O Rio Grande do Norte consolida-se como o maior produtor de sal marinho no Brasil, respondendo por cerca de 95% da produção nacional. Esse protagonismo é impulsionado por condições climáticas favoráveis, como baixíssima pluviosidade, altas temperaturas médias acima de 27°C e fortes ventos alísios, que facilitam a evaporação da água e a cristalização do sal. As salinas ocupam áreas que eram manguezais ou terrenos de sedimentos fluviomarinhos, transformadas com canais, tanques e bombas para captação de água salgada. A tradição de extração remonta a povos indígenas, mas ganhou escala nos séculos XIX e XX, com mecanização intensificada nas décadas de 1970 e 1980.
Apesar dos avanços tecnológicos, o setor enfrenta desafios em estrutura organizacional, especialmente em aspectos ambientais, regulatórios e de inovação. A produção está concentrada em seis empresas principais, sendo 76% controlada por duas de grande porte e quatro de médio porte. Entre as destacadas estão a Salina Diamante Branco, que atua em sal bruto e refinado, a Salinor, considerada a maior produtora nacional, e a Norsal. Os modelos de negócios variam, incluindo produtores integrados, arrendamentos e empresas focadas apenas no refino ou na marca.

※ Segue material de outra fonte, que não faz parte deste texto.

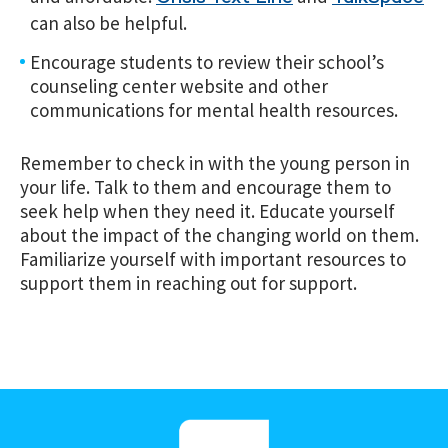
can also be helpful.
Encourage students to review their school’s
counseling center website and other
communications for mental health resources.
Remember to check in with the young person in
your life. Talk to them and encourage them to
seek help when they need it. Educate yourself
about the impact of the changing world on them.
Familiarize yourself with important resources to
support them in reaching out for support.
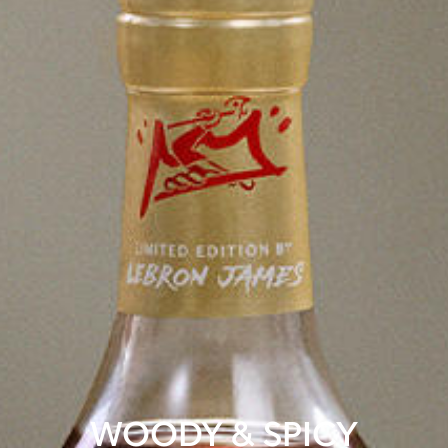
WOODY & SPICY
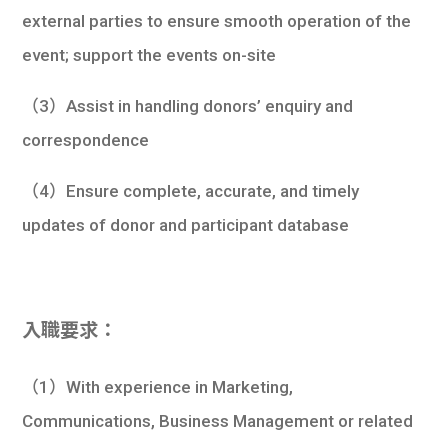
external parties to ensure smooth operation of the
event; support the events on-site
（3）Assist in handling donors’ enquiry and
correspondence
（4）Ensure complete, accurate, and timely
updates of donor and participant database
入職要求：
（1）With experience in Marketing,
Communications, Business Management or related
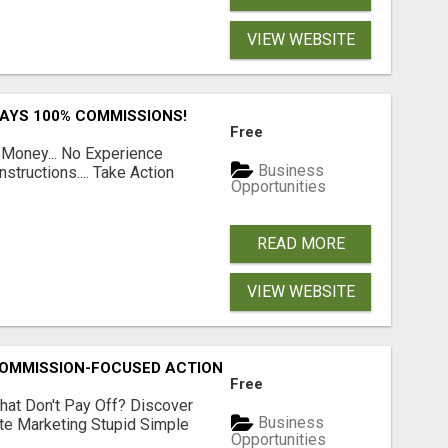
VIEW WEBSITE
PAYS 100% COMMISSIONS!
Free
 Money... No Experience
Business
structions.... Take Action
Opportunities
READ MORE
VIEW WEBSITE
MMISSION-FOCUSED ACTION WITH ONE SIMPLE LINK
Free
hat Don't Pay Off? Discover
Business
ate Marketing Stupid Simple
Opportunities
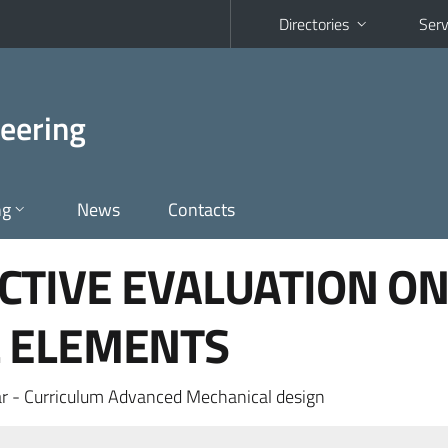
Directories
Serv
eering
ng
News
Contacts
CTIVE EVALUATION O
 ELEMENTS
r - Curriculum Advanced Mechanical design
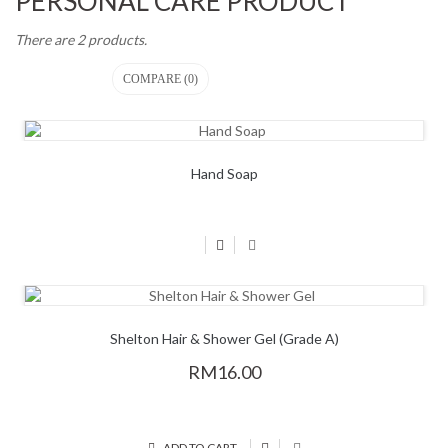
PERSONAL CARE PRODUCT
There are 2 products.
COMPARE (
0
)
Hand Soap
Shelton Hair & Shower Gel (Grade A)
RM16.00
ADD TO CART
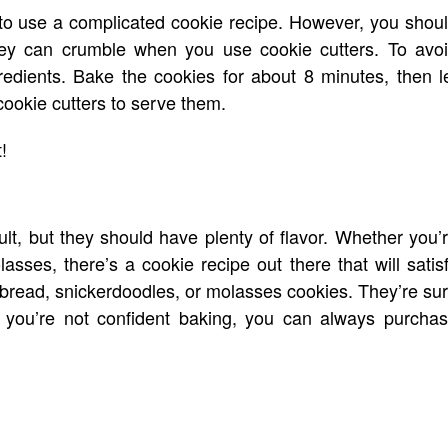
o use a complicated cookie recipe. However, you shou
hey can crumble when you use cookie cutters. To avo
edients. Bake the cookies for about 8 minutes, then l
cookie cutters to serve them.
!
ult, but they should have plenty of flavor. Whether you’
asses, there’s a cookie recipe out there that will satis
rtbread, snickerdoodles, or molasses cookies. They’re su
If you’re not confident baking, you can always purcha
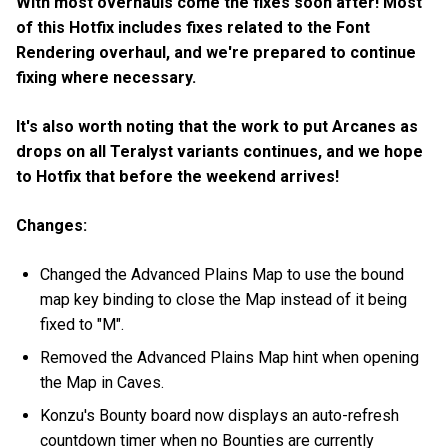
With most overhauls come the fixes soon after! Most
of this Hotfix includes fixes related to the Font
Rendering overhaul, and we're prepared to continue
fixing where necessary.
It's also worth noting that the work to put Arcanes as
drops on all Teralyst variants continues, and we hope
to Hotfix that before the weekend arrives!
Changes:
Changed the Advanced Plains Map to use the bound
map key binding to close the Map instead of it being
fixed to "M".
Removed the Advanced Plains Map hint when opening
the Map in Caves.
Konzu's Bounty board now displays an auto-refresh
countdown timer when no Bounties are currently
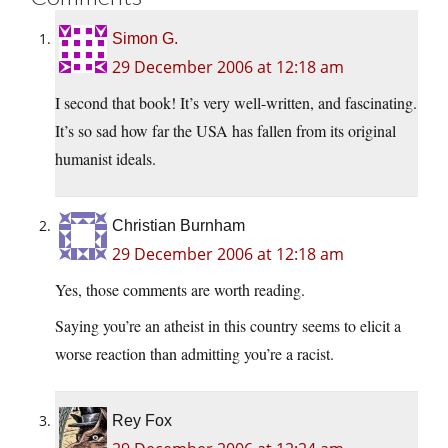
Simon G.
29 December 2006 at 12:18 am
I second that book! It’s very well-written, and fascinating.
It’s so sad how far the USA has fallen from its original
humanist ideals.
Christian Burnham
29 December 2006 at 12:18 am
Yes, those comments are worth reading.
Saying you’re an atheist in this country seems to elicit a
worse reaction than admitting you’re a racist.
Rey Fox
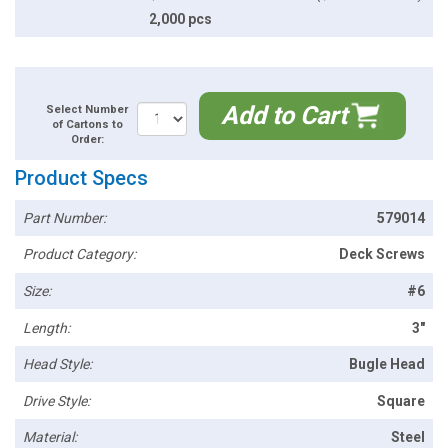
2,000 pcs
Add to Cart
Select Number
of Cartons to
Order:
Product Specs
Part Number:
579014
Product Category:
Deck Screws
Size:
#6
Length:
3"
Head Style:
Bugle Head
Drive Style:
Square
Material:
Steel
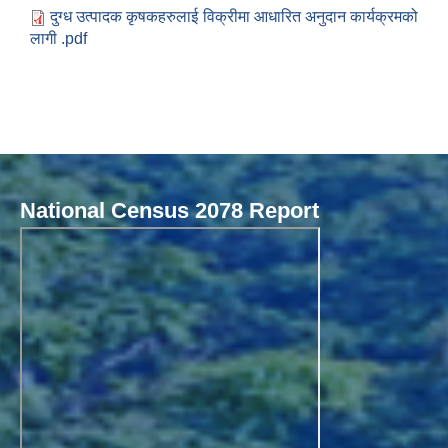
दुग्ध उत्पादक कृषकहरुलाई विक्रीमा आधारित अनुदान कार्यक्रमको
लागी .pdf
National Census 2078 Report
Local Governance Performance Assessment System (LGPAS)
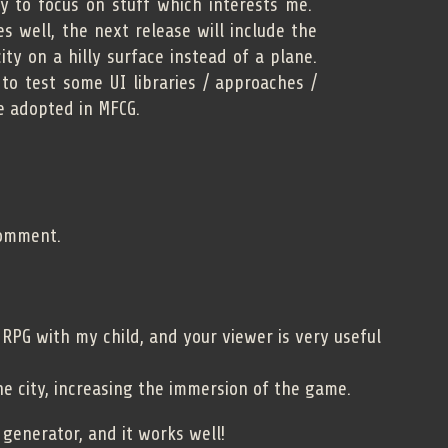
try to focus on stuff which interests me.
s well, the next release will include the
ity on a hilly surface instead of a plane.
 to test some UI libraries / approaches /
e adopted in MFCG.
comment.
g RPG with my child, and your viewer is very useful
e city, increasing the immersion of the game.
 generator, and it works well!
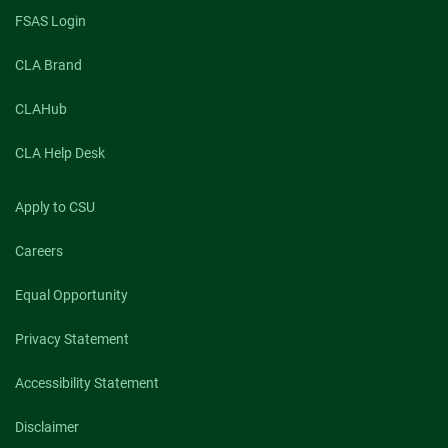
FSAS Login
CLA Brand
CLAHub
CLA Help Desk
Apply to CSU
Careers
Equal Opportunity
Privacy Statement
Accessibility Statement
Disclaimer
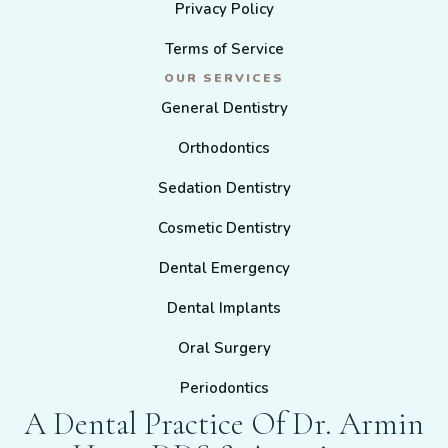
Privacy Policy
Terms of Service
OUR SERVICES
General Dentistry
Orthodontics
Sedation Dentistry
Cosmetic Dentistry
Dental Emergency
Dental Implants
Oral Surgery
Periodontics
A Dental Practice Of Dr. Armin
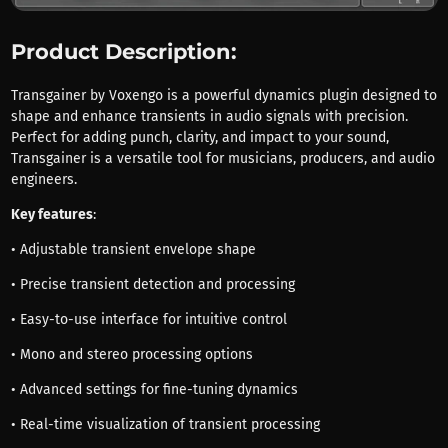
Product Description:
Transgainer by Voxengo is a powerful dynamics plugin designed to
shape and enhance transients in audio signals with precision.
Perfect for adding punch, clarity, and impact to your sound,
Transgainer is a versatile tool for musicians, producers, and audio
engineers.
Key features
:
• Adjustable transient envelope shape
• Precise transient detection and processing
• Easy-to-use interface for intuitive control
• Mono and stereo processing options
• Advanced settings for fine-tuning dynamics
• Real-time visualization of transient processing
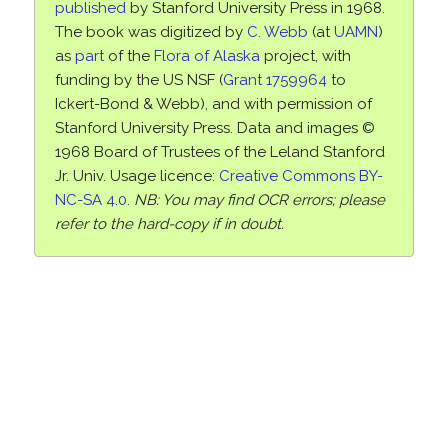
published
by Stanford University Press in 1968.
The book was digitized by
C. Webb
(at
UAMN
)
as
part
of the
Flora of Alaska
project, with
funding by the US NSF (
Grant 1759964
to
Ickert-Bond & Webb), and with permission of
Stanford University Press. Data and images ©
1968 Board of Trustees of the Leland Stanford
Jr. Univ. Usage licence:
Creative Commons BY-
NC-SA 4.0
.
NB: You may find OCR errors; please
refer to the hard-copy if in doubt.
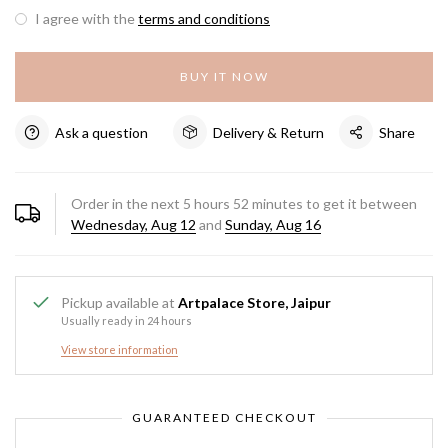
I agree with the
terms and conditions
BUY IT NOW
Ask a question
Delivery & Return
Share
Order in the next
5
hours
52
minutes to get it between
Wednesday, Aug 12
and
Sunday, Aug 16
Pickup available at
Artpalace Store, Jaipur
Usually ready in 24 hours
View store information
GUARANTEED CHECKOUT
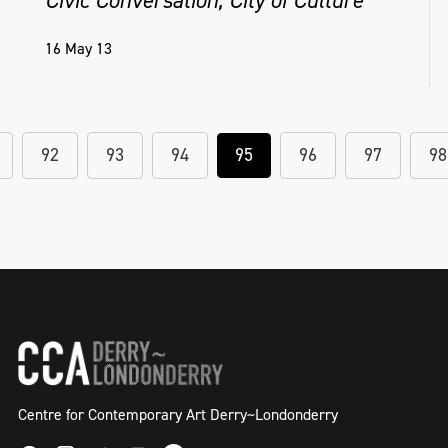
16 May 13
92
93
94
95
96
97
98
Centre for Contemporary Art Derry~Londonderry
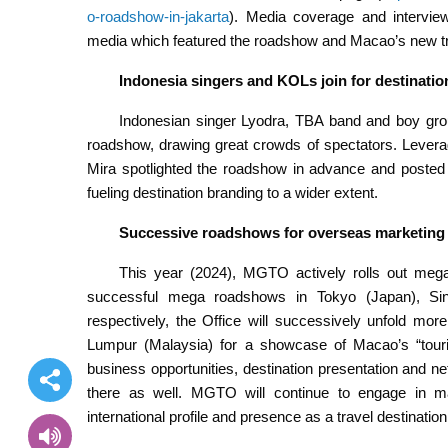
o-roadshow-in-jakarta
). Media coverage and intervie
media which featured the roadshow and Macao’s new tra
Indonesia singers and KOLs join for destinati
Indonesian singer Lyodra, TBA band and boy gr
roadshow, drawing great crowds of spectators. Levera
Mira spotlighted the roadshow in advance and posted 
fueling destination branding to a wider extent.
Successive roadshows for overseas marketing
This year (2024), MGTO actively rolls out mega
successful mega roadshows in Tokyo (Japan), Sin
respectively, the Office will successively unfold mo
Lumpur (Malaysia) for a showcase of Macao’s “tourism
business opportunities, destination presentation and ne
there as well. MGTO will continue to engage in majo
international profile and presence as a travel destination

A logística é centrada no Terminal Salineiro de Areia Branca, conhecido como Porto-Ilha, uma estrutura offshore a 26 km do continente, conectada por instalações terrestres. Arrendado em 2021 pelo Consórcio Intersal por 25 anos, com investimentos previstos de R$ 164 milhões, o porto embarcou quase 2 milhões de toneladas de sal naquele ano. O setor gera mais de 15 mil empregos diretos e até 60 mil indiretos, abrangendo logística, transporte e serviços.
No mercado externo, os Estados Unidos representam 47% do faturamento das exportações de sal potiguar, com média anual de 530 mil toneladas entre 2018 e 2024. Contudo, a imposição de uma tarifa de 50% pelos EUA ameaça esse fluxo, podendo resultar na perda de mercados e na inviabilização do Porto-Ilha. O sindicato SIESAL estima que até 4 mil empregos diretos estejam em risco, agravado pela dificuldade de redirecionar volumes para Europa ou Ásia devido a limitações logísticas. Países como Chile, Egito, Namíbia e México enfrentam tarifas menores, colocando o Brasil em desvantagem.
Em resposta, o governo estadual incorporou a indústria salineira ao PROEDI em 2025, concedendo incentivos fiscais para equiparar o setor a outros industriais. Desafios adicionais incluem conformidade regulatória, como padrões de iodação e pureza fiscalizados pela ANVISA, disputas com órgãos como IBAMA e IDEMA, e a necessidade de inovação. O setor aposta em tecnologias como sensores, drones e energias renováveis para reduzir custos, além de diversificar usos do sal em indústrias químicas ou ambientais. Variabilidades climáticas, como chuvas acima da média, também representam riscos à produtividade.